Checkpoints are created automatically after Claude completes tasks. It integrates with Claude Desktop via the MCP (Model Context Protocol) protocol.

Auggie
https://www.augmentcode.com/product/CLI
Augment Code CLI - this is a attempt to copy Claude Code, this time from the developers of Augment Code. As a standalone product, it's hard to say if it has any value; it's more likely an addition to their main product and tied to their pricing plans.

An interesting feature is the hotkey for improving a request. Otherwise, it has basic terminal agent functions, with MCP support like everywhere else now. The models are Claude Sonnet 4 and GPT-5.

Privacy mode in TRAE IDE v2.1.0
https://docs.trae.ai/ide/privacy-mode?_lang=en
One of the reasons I didn't use ByteDance's Chinese TRAE was their unclear policy of "we do what we want with your code." Now they have added the ability to activate privacy mode in the settings. I think this is a response to Alibaba's Qoder.
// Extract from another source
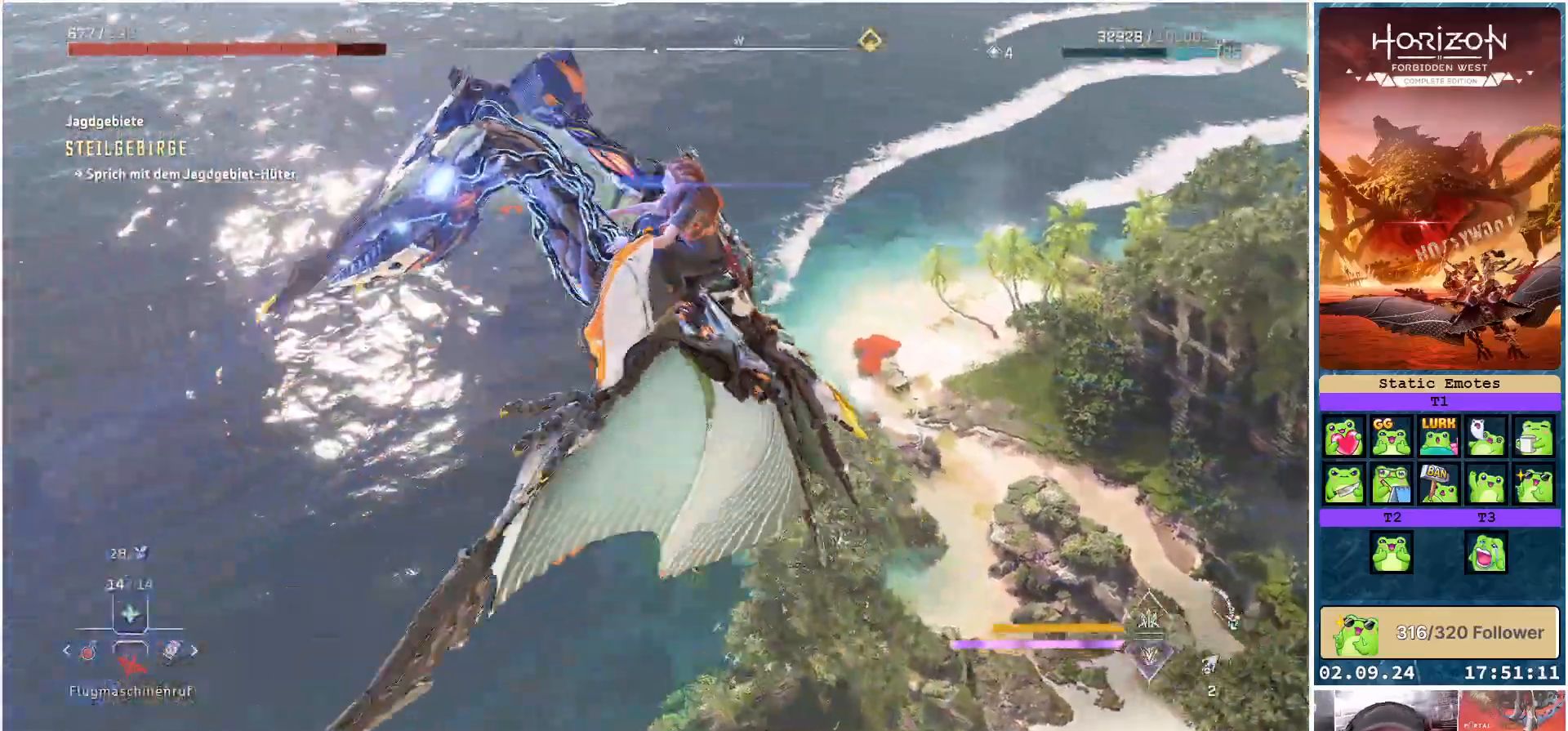
{"buttons": [], "left_stick": "center", "right_stick": "center", "events": []}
Privacy mode is only active when your account is active. After logging out, privacy mode ceases to be active. Privacy mode does not apply to SOLO mode, which is still in the testing phase.

SOLO mode
https://docs.trae.ai/ide/solo-mode
Appeared in TRAE v2.0.0. Available only for users with a Pro subscription and SOLO Code. This is a highly automated mode that independently plans and executes the entire development cycle: from requirements analysis, code and testing generation to results preview and deployment. Works with Figma / Vercel / Supabase / Stripe.

https://www.youtube.com/watch?v=4JObEIIK8Uo

SOLO Builder is an agent for creating web applications. Analyzes requirements → generates PRD → writes code → provides a preview. During development, AI independently orchestrates tools such as editor, browser, terminal, and doc viewer (project description with diagrams). Sometimes you need to click confirmation buttons.